Le flic s’inclina face à la tablée, en signe d’adieu et de remerciement. Un bandit de grand chemin, saluant celles qui lui avaient offert l’hospitalité. Ils empruntèrent de nouveau le couloir brillant. Leurs pas ne produisaient aucun bruit. Soudain, la religieuse se retourna.

— On vous a prévenu, n’est-ce pas ?

— De quoi ?

— Vous pourrez lui parler, mais vous ne pourrez la voir. Vous pourrez l’écouter, mais vous ne pourrez l’approcher.

Karim scrutait les bords du voile, arqués comme une voûte d’ombre. Il songea à une nef, à un dôme enluminé d’azur, à des cloches déchirant le ciel de Rome, ce genre de clichés qui vous traversent la tête quand vous voulez mettre un visage sur le Dieu des catholiques.

— Les ténèbres, souffla la femme. Sœur Andrée a fait vœu de ténèbres. Voilà quatorze ans que nous ne l’avons pas vue. A ce jour, elle doit être aveugle.

Dehors, les derniers rayons du soleil disparaissaient derrière les édifices massifs. Des aplats de froideur s’abattaient sur la cour déserte. Ils s’acheminèrent vers l’église aux hautes tours. Sur le flanc droit du bâtiment, ils découvrirent une nouvelle petite porte de bois.

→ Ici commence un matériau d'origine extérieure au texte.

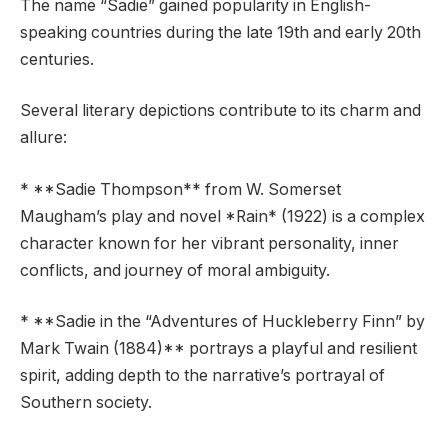
The name “Sadie” gained popularity in English-
speaking countries during the late 19th and early 20th
centuries.
Several literary depictions contribute to its charm and
allure:
* **Sadie Thompson** from W. Somerset
Maugham’s play and novel *Rain* (1922) is a complex
character known for her vibrant personality, inner
conflicts, and journey of moral ambiguity.
* **Sadie in the “Adventures of Huckleberry Finn” by
Mark Twain (1884)** portrays a playful and resilient
spirit, adding depth to the narrative’s portrayal of
Southern society.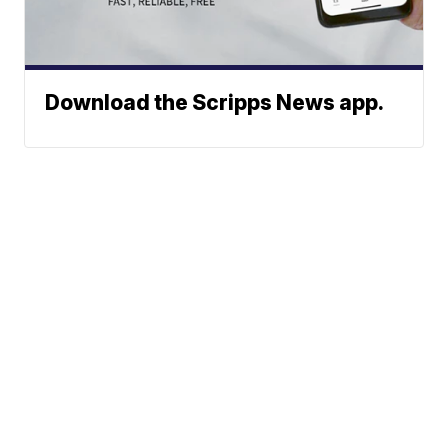
Download the Scripps News app.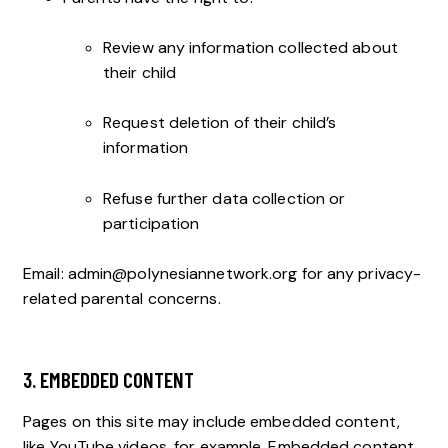
Review any information collected about
their child
Request deletion of their child’s
information
Refuse further data collection or
participation
Email:
admin@polynesiannetwork.org
for any privacy-
related parental concerns.
3. EMBEDDED CONTENT
Pages on this site may include embedded content,
like YouTube videos, for example. Embedded content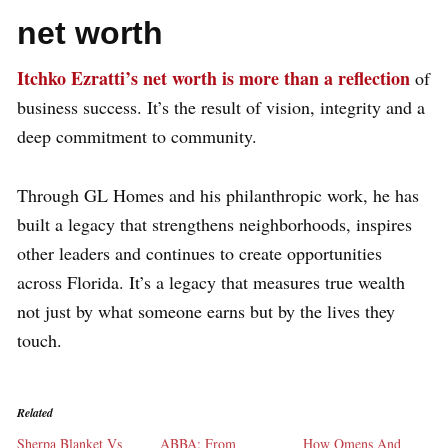
net worth
Itchko Ezratti’s net worth is more than a reflection
of
business success. It’s the result of vision, integrity and a
deep commitment to community.
Through GL Homes and his philanthropic work, he has
built a legacy that strengthens neighborhoods, inspires
other leaders and continues to create opportunities
across Florida. It’s a legacy that measures true wealth
not just by what someone earns but by the lives they
touch.
Related
Sherpa Blanket Vs
ABBA: From
How Omens And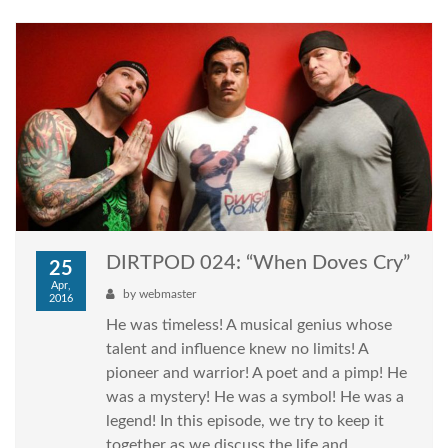
DIRTPOD 024: “When Doves Cry”
25
Apr,
by
webmaster
2016
He was timeless! A musical genius whose
talent and influence knew no limits! A
pioneer and warrior! A poet and a pimp! He
was a mystery! He was a symbol! He was a
legend! In this episode, we try to keep it
together as we discuss the life and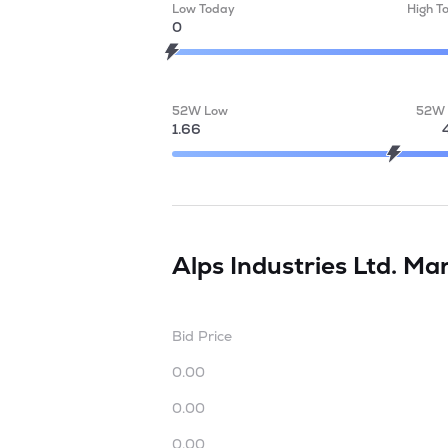
Low Today
High T
0
52W Low
52W 
1.66
Alps Industries Ltd.
Mar
Bid Price
0.00
0.00
0.00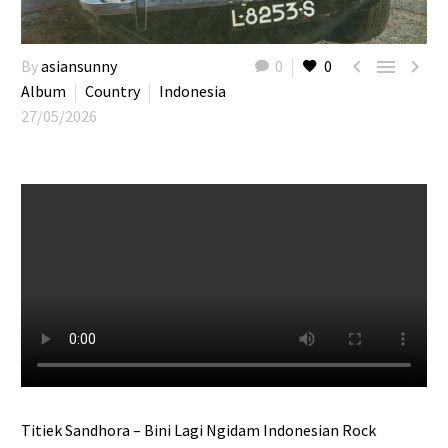



By
asiansunny
0
0
Album
Country
Indonesia
27/05/2026
Titiek Sandhora – Bini Lagi Ngidam Indonesian Rock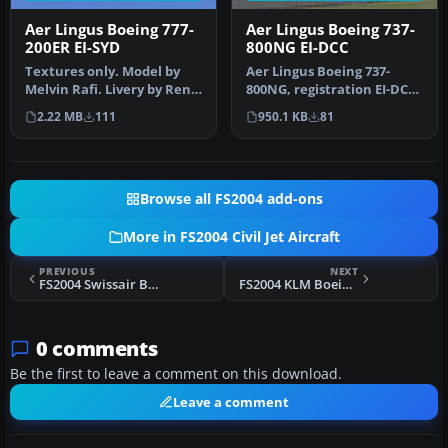
Aer Lingus Boeing 777-
Aer Lingus Boeing 737-
200ER EI-SYD
800NG EI-DCC
Textures only. Model by
Aer Lingus Boeing 737-
Melvin Rafi. Livery by Rene
800NG, registration EI-DCC
Bruun. Screenshot of Aer
(fictional), "St. Michael". …
2.22 MB
111
950.1 KB
81
…
Browse all FS2004 add-ons
More in FS2004 Civil Jet Aircraft
PREVIOUS
NEXT
FS2004 Swissair Boeing 747-300
FS2004 KLM Boeing 777-206ER
0 comments
Be the first to leave a comment on this download.
Leave a comment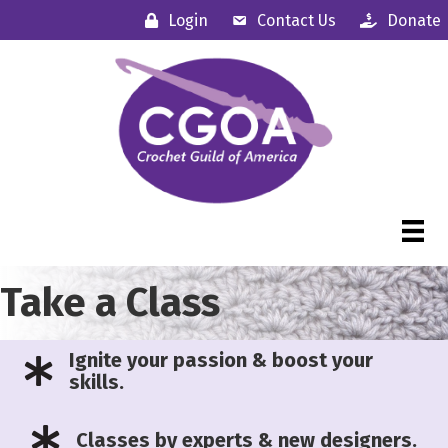
Login
Contact Us
Donate
Take a Class
Ignite your passion & boost your
skills.
Classes by experts & new designers.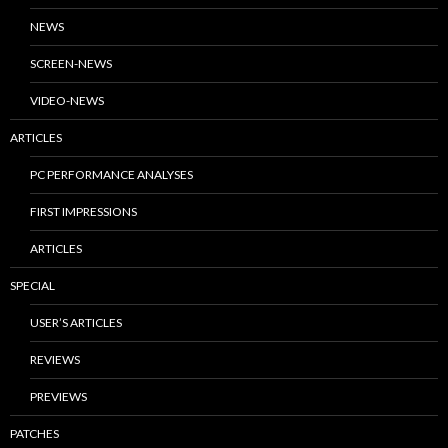
NEWS
SCREEN-NEWS
VIDEO-NEWS
ARTICLES
PC PERFORMANCE ANALYSES
FIRST IMPRESSIONS
ARTICLES
SPECIAL
USER’S ARTICLES
REVIEWS
PREVIEWS
PATCHES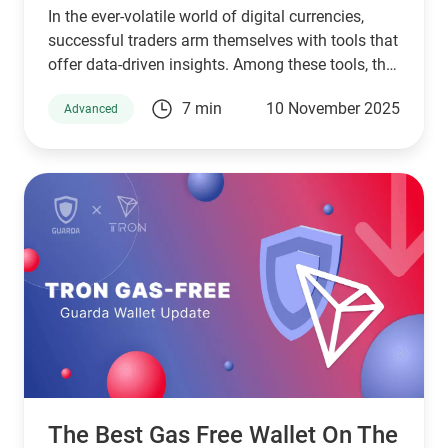
In the ever-volatile world of digital currencies,
successful traders arm themselves with tools that
offer data-driven insights. Among these tools, the
Relative Strength Index (RSI) stands as a pillar of
7 min
10 November 2025
Advanced
technical analysis, widely used across markets.
This article will guide you through understanding
RSI in crypto, exploring its application through
various RSI crypto trading strategies while
tailoring its use for platforms like Guarda Wallet
and high-performing crypto exchanges.
The Best Gas Free Wallet On The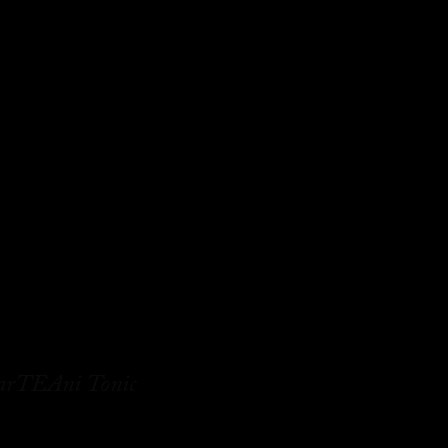
rTEAni Tonic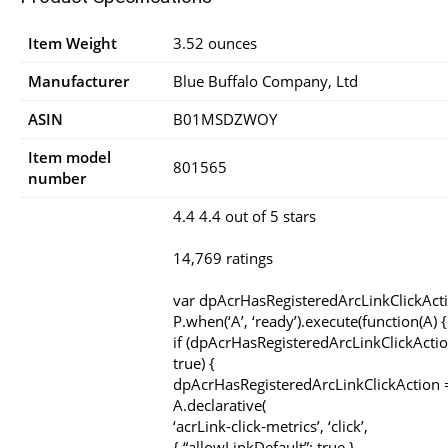
Item Weight
3.52 ounces
Manufacturer
Blue Buffalo Company, Ltd
ASIN
B01MSDZWOY
Item model
801565
number
4.4 4.4 out of 5 stars
14,769 ratings
var dpAcrHasRegisteredArcLinkClickAct
P.when(‘A’, ‘ready’).execute(function(A) {
if (dpAcrHasRegisteredArcLinkClickActio
true) {
dpAcrHasRegisteredArcLinkClickAction =
A.declarative(
‘acrLink-click-metrics’, ‘click’,
{ “allowLinkDefault”: true },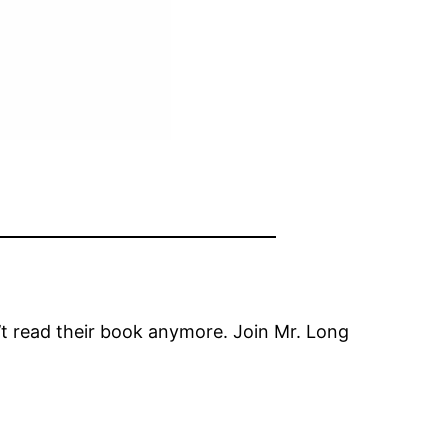
n’t read their book anymore. Join Mr. Long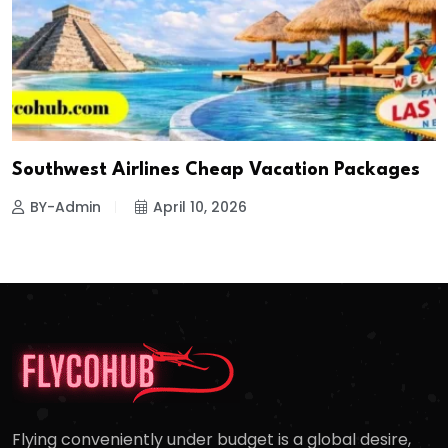
Southwest Airlines Cheap Vacation Packages
BY-Admin
April 10, 2026
Flying conveniently under budget is a global desire,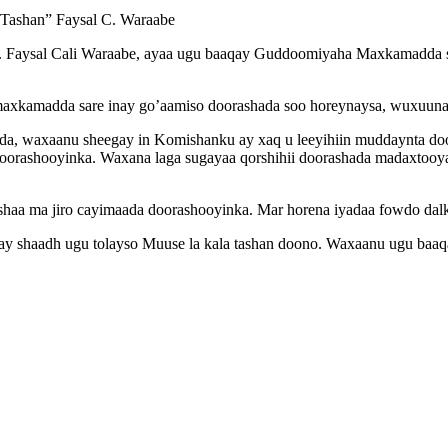
Tashan” Faysal C. Waraabe
aysal Cali Waraabe, ayaa ugu baaqay Guddoomiyaha Maxkamadda sare
xkamadda sare inay go’aamiso doorashada soo horeynaysa, wuxuuna k
a, waxaanu sheegay in Komishanku ay xaq u leeyihiin muddaynta do
orashooyinka. Waxana laga sugayaa qorshihii doorashada madaxtooyad
aa ma jiro cayimaada doorashooyinka. Mar horena iyadaa fowdo dalka 
y shaadh ugu tolayso Muuse la kala tashan doono. Waxaanu ugu baaqay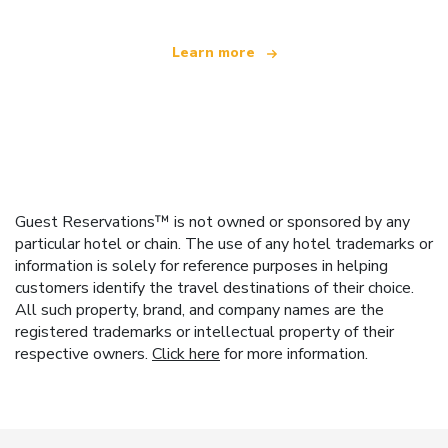
Learn more
Guest Reservations™ is not owned or sponsored by any
particular hotel or chain. The use of any hotel trademarks or
information is solely for reference purposes in helping
customers identify the travel destinations of their choice.
All such property, brand, and company names are the
registered trademarks or intellectual property of their
respective owners.
Click here
for more information.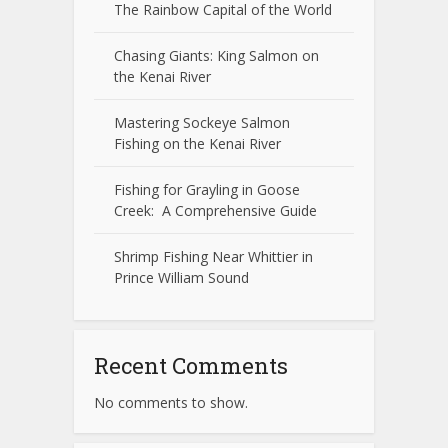
The Rainbow Capital of the World
Chasing Giants: King Salmon on
the Kenai River
Mastering Sockeye Salmon
Fishing on the Kenai River
Fishing for Grayling in Goose
Creek: A Comprehensive Guide
Shrimp Fishing Near Whittier in
Prince William Sound
Recent Comments
No comments to show.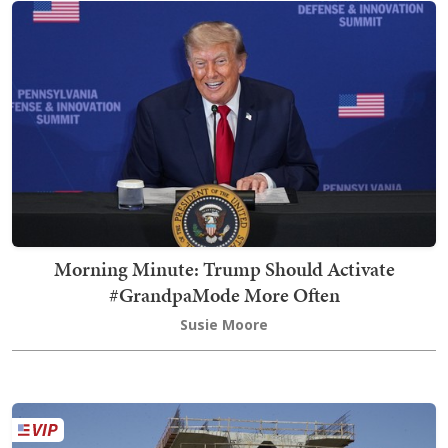
Morning Minute: Trump Should Activate
#GrandpaMode More Often
Susie Moore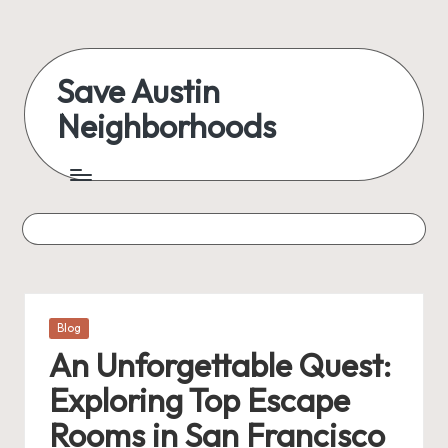
Skip
to
Save Austin
content
Neighborhoods
Advocating
Austin
and
exploring
everything
Posted
Blog
in
An Unforgettable Quest:
Exploring Top Escape
Rooms in San Francisco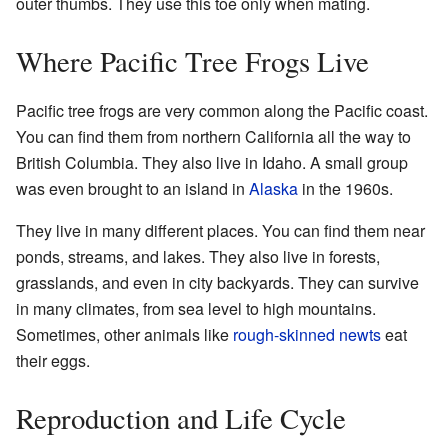
outer thumbs. They use this toe only when mating.
Where Pacific Tree Frogs Live
Pacific tree frogs are very common along the Pacific coast.
You can find them from northern California all the way to
British Columbia. They also live in Idaho. A small group
was even brought to an island in
Alaska
in the 1960s.
They live in many different places. You can find them near
ponds, streams, and lakes. They also live in forests,
grasslands, and even in city backyards. They can survive
in many climates, from sea level to high mountains.
Sometimes, other animals like
rough-skinned newts
eat
their eggs.
Reproduction and Life Cycle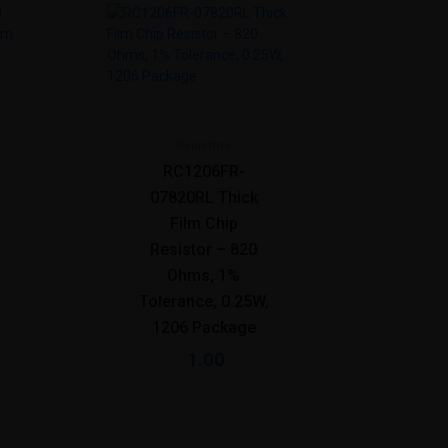
Resistors
RC1206FR-
07820RL Thick
Film Chip
Resistor – 820
Ohms, 1%
Tolerance, 0.25W,
1206 Package
1.00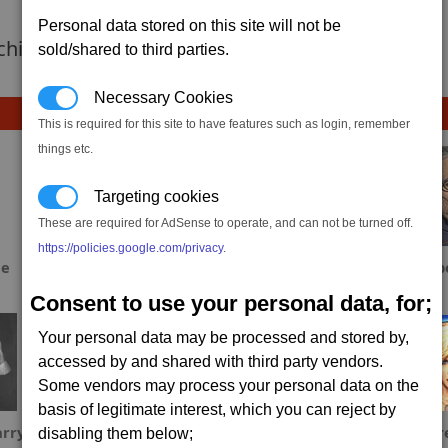
Personal data stored on this site will not be
 achievement hasnt been added yet.
sold/shared to third parties.
Necessary Cookies
This is required for this site to have features such as login, remember
things etc.
Targeting cookies
These are required for AdSense to operate, and can not be turned off.
https://policies.google.com/privacy
.
ae
S_Spowart
Fool
Dab
Consent to use your personal data, for;
Your personal data may be processed and stored by,
accessed by and shared with third party vendors.
Some vendors may process your personal data on the
basis of legitimate interest, which you can reject by
rry
YamiCyn
Sinxar
Fr
disabling them below;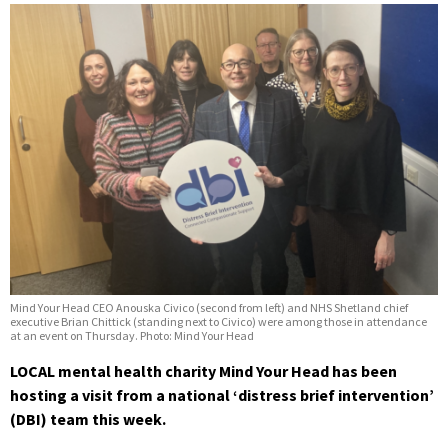
Mind Your Head CEO Anouska Civico (second from left) and NHS Shetland chief
executive Brian Chittick (standing next to Civico) were among those in attendance
at an event on Thursday. Photo: Mind Your Head
LOCAL mental health charity Mind Your Head has been
hosting a visit from a national ‘distress brief intervention’
(DBI) team this week.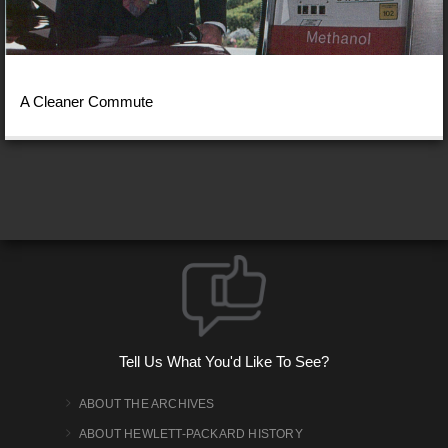
A Cleaner Commute
Tell Us What You'd Like To See?
ABOUT THE ARCHIVES
ABOUT HEWLETT-PACKARD HISTORY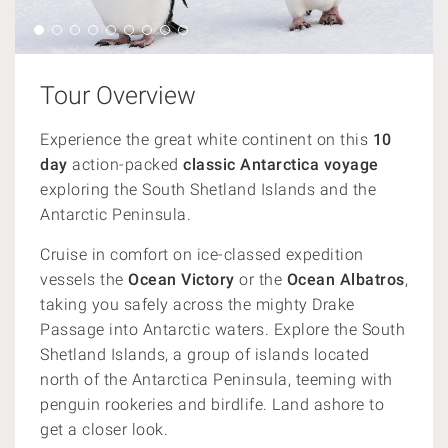
Tour Overview
Experience the great white continent on this
10
day
action-packed
classic Antarctica voyage
exploring the South Shetland Islands and the
Antarctic Peninsula.
Cruise in comfort on ice-classed expedition
vessels the
Ocean Victory
or the
Ocean Albatros
,
taking you safely across the mighty Drake
Passage into Antarctic waters. Explore the South
Shetland Islands, a group of islands located
north of the Antarctica Peninsula, teeming with
penguin rookeries and birdlife. Land ashore to
get a closer look.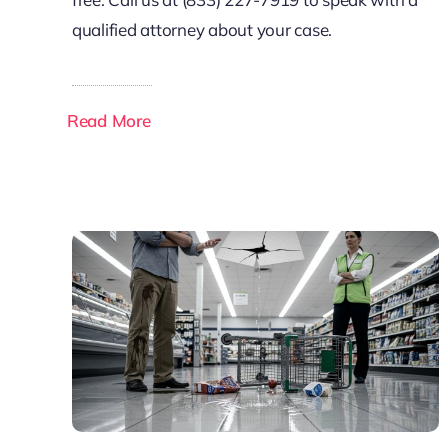
qualified attorney about your case.
Read More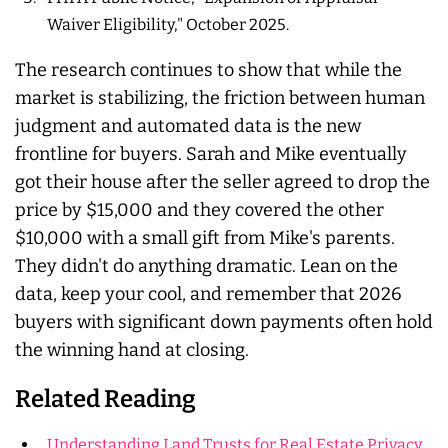
Waiver Eligibility," October 2025.
The research continues to show that while the
market is stabilizing, the friction between human
judgment and automated data is the new
frontline for buyers. Sarah and Mike eventually
got their house after the seller agreed to drop the
price by $15,000 and they covered the other
$10,000 with a small gift from Mike's parents.
They didn't do anything dramatic. Lean on the
data, keep your cool, and remember that 2026
buyers with significant down payments often hold
the winning hand at closing.
Related Reading
Understanding Land Trusts for Real Estate Privacy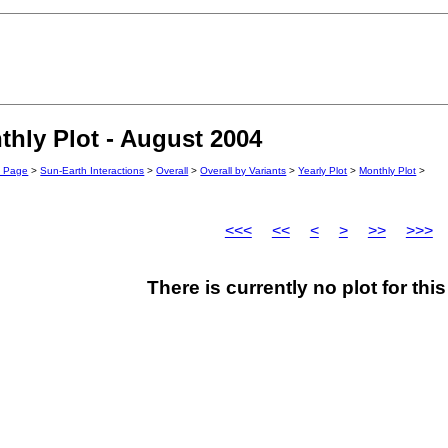
hly Plot - August 2004
n Page
>
Sun-Earth Interactions
>
Overall
>
Overall by Variants
>
Yearly Plot
>
Monthly Plot
>
<<<
<<
<
>
>>
>>>
There is currently no plot for th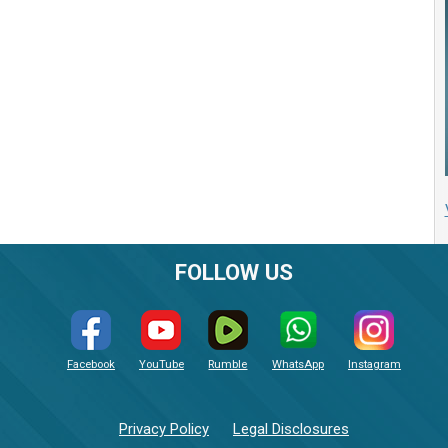
FOLLOW US
Facebook
YouTube
Rumble
WhatsApp
Instagram
Privacy Policy
Legal Disclosures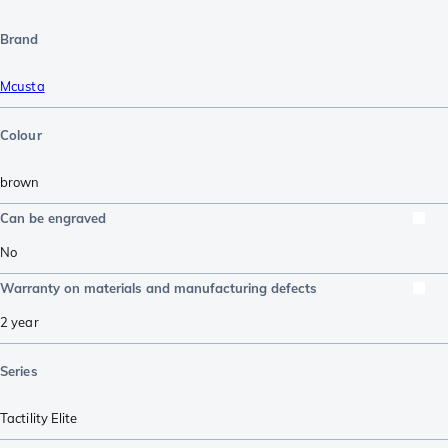
Brand
Mcusta
Colour
brown
Can be engraved
No
Warranty on materials and manufacturing defects
2 year
Series
Tactility Elite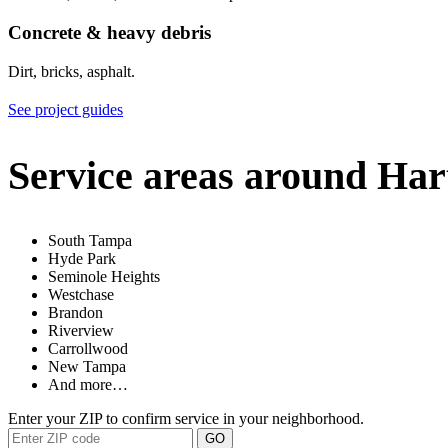
Concrete & heavy debris
Dirt, bricks, asphalt.
See project guides
Service areas around Har
South Tampa
Hyde Park
Seminole Heights
Westchase
Brandon
Riverview
Carrollwood
New Tampa
And more…
Enter your ZIP to confirm service in your neighborhood.
GO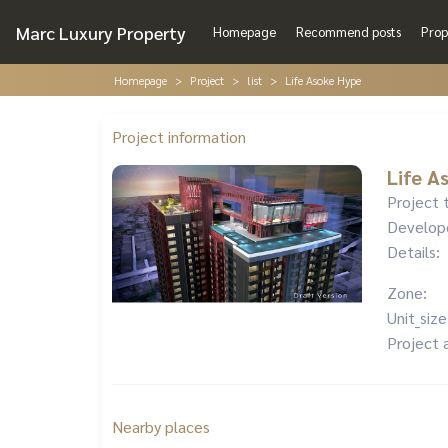
Marc Luxury Property
Homepage
Recommend posts
Prop
Homepage
Project
list
Life Asoke Hype
Project information
Life A
Project 
Develop
Details:
Zone:
Unit_size
Project 
Nearby places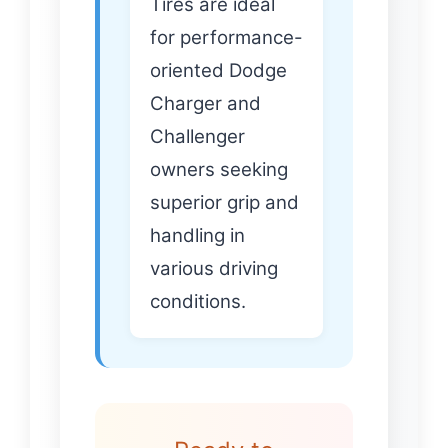
Tires are ideal
for performance-
oriented Dodge
Charger and
Challenger
owners seeking
superior grip and
handling in
various driving
conditions.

La religieuse fouilla dans les replis de sa robe. Karim perçut des cliquetis de clés, des raclements contre la pierre.

La sœur l’abandonna devant la porte entrouverte.

L’obscurité semblait habitée, peuplée d’odeurs humides, de cierges vacillants, de pierres usées. Karim fit quelques pas et leva les yeux. Il ne distinguait pas les hauteurs de la voûte. Les rares reflets des vitraux étaient déjà rongés par le crépuscule, les flammes des cierges semblaient prisonnières du froid, de l’écrasante immensité de l’église.